Search papers, labs, and topics across Lattice.
This paper investigates what aspects of chain-of-thought (CoT) prompting drive performance improvements at probe time, focusing on a fixed rationale in context. The study finds that while lexical activation contributes significantly, the primary driver of CoT's effectiveness is local co-occurrence of tokens within short windows (2-3 tokens), rather than global logical ordering or grammatical structure. These findings are consistent across model families, scales, and datasets, supporting a local co-occurrence activation account of CoT.
Chain-of-thought prompting works not because of deep reasoning, but because adjacent tokens nudge the model towards the right answer.

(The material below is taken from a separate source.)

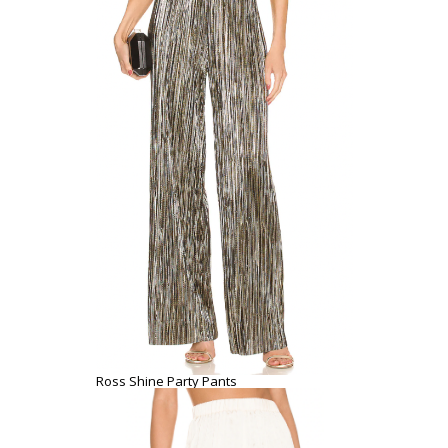
Ross Shine Party Pants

Chain-of-thought (CoT) prompting reliably improves language-model accuracy, but which properties of a rationale text drive the improvement is poorly understood. Prior work has largely studied generation-time behavior. We instead ask a probe-time question: given a fixed rationale in context, what in that text changes the answer? We identify two complementary sources of the gain. First, even a globally word-shuffled rationale substantially outperforms the no-rationale baseline, indicating a strong lexical activation effect. More importantly, the additional gain from structured text appears to arise less from sentence-level logical ordering and more from short-range token adjacency. Preserving contiguous windows of just $n^\star{=}2$--$3$ tokens recovers most of the remaining gain toward full CoT performance. Supporting experiments rule out copying of explicit answer declarations or answer values, as well as full grammatical realization, as primary drivers. Further generalization experiments show that the qualitative pattern remains stable across multiple model families, parameter scales, and datasets. These results support a local co-occurrence activation (LCA) account of probe-time CoT, in which the observed gains appear to arise primarily from lexical activation and short-range token co-occurrence rather than sentence-level logical derivation.